Reputation: 4983
I have been struggling to find an elegant way of looking up multiple values from a pandas DataFrame. Assume we have a dataframe df
that holds the “result” R
, that depends on multiple index keys, and we have another dataframe keys
where each row is a list of values to look up from df
. The problem is to loop over the keys and look up the corresponding value from df
. If the value does not exist in df
, I expect to get a np.nan
.
So far I have come up with three different methods, but I feel that all of them lack elegance. So my question is there another prettier method for multiple lookups? Note that the three methods below all give the same result.
import pandas as pd
import numpy as np
df = pd.DataFrame({'A':range(5),
'B':range(10,15),
'C':range(100,105),
'R':np.random.rand(5)}).set_index(['A','B','C'])
print 'df'
print df
keys = pd.DataFrame({'A':[0,0,5],'B':[10,10,10],'C':[100,100,100]})
print '--'
print 'keys'
print keys
# By merge
print '--'
print pd.merge(df.reset_index(), keys, on=['A','B','C'],how='right').reset_index().R
# By reindex
print '--'
print df.reindex(keys.set_index(['A','B','C']).index).reset_index().R
# By apply
print '--'
print keys.apply(lambda s : df.R.get((s.A,s.B,s.C)),axis=1).to_frame('R').R
Upvotes: 0
Views: 681
Reputation: 4983
I found an even simpler solution:
keys = (pd.DataFrame({'A':[0,0,5],'B':[10,10,10],'C':[100,100,100]})

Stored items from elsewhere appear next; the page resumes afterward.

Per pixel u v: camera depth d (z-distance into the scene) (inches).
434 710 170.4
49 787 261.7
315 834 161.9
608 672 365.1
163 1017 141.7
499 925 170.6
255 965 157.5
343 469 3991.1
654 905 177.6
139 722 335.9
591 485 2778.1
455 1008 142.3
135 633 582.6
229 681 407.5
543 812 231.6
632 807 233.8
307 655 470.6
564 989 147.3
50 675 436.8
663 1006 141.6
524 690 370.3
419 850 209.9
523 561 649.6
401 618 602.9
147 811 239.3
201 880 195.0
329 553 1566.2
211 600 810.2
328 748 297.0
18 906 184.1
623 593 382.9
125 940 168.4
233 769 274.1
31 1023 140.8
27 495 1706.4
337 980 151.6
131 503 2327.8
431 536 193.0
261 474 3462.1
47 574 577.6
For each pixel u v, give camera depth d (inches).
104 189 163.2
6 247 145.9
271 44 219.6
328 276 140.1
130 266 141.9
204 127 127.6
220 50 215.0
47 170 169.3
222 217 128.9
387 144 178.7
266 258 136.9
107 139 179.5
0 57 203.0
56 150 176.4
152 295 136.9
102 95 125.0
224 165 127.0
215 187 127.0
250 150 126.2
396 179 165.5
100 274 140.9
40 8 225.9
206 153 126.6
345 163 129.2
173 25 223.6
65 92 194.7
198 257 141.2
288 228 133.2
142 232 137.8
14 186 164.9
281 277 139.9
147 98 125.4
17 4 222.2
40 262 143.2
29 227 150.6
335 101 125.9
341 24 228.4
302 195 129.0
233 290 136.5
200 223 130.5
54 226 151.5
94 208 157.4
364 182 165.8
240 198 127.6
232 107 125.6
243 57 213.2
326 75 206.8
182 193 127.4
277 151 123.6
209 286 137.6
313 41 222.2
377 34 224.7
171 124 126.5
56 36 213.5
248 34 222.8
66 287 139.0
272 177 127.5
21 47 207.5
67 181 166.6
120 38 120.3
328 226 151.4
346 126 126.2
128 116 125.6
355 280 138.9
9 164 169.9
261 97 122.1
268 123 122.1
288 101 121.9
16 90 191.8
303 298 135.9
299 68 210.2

.set_index(['A','B','C']))
keys['R'] = df
or similarly (and more chaining compatible):
keys.assign(R = df)
That's all that is needed. The automatic alignment of the index does the rest of the work! :-)
Upvotes: 0
Reputation: 5372
I think update
is pretty.
result = keys.set_index( ['A','B','C']) # looks like R
result['R'] = pd.np.nan # add nan
Them use update
result.update(df)
R
A B C
0 10 100 0.068085
100 0.068085
5 10 100 NaN
Upvotes: 1